----- Available records -----
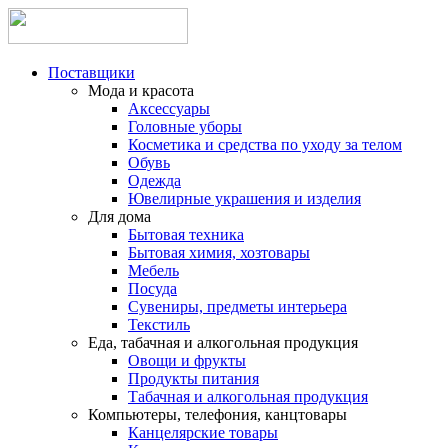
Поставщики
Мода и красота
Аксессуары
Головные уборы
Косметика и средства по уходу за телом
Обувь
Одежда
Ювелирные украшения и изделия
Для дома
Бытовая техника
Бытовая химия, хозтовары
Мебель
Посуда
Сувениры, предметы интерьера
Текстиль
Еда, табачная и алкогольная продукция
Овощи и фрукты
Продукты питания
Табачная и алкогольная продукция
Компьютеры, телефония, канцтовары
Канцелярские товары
-----
----- Available records -----
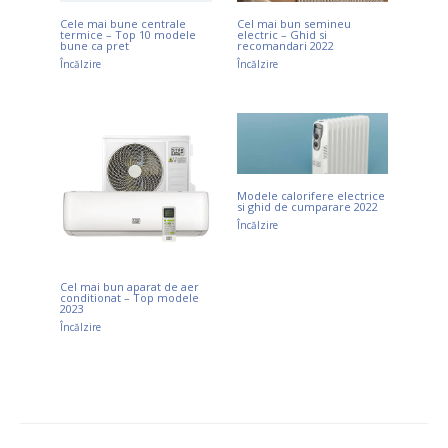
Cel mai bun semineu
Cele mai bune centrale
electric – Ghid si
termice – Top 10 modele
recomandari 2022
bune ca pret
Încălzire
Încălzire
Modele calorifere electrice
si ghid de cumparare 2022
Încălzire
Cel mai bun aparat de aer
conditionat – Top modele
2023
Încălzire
-----
- _Task prompt_
Locate and copy each line in the data above that includes the word "продукция".

- _Answer to this problem_
Еда, табачная и алкогольная продукция
Табачная и алкогольная продукция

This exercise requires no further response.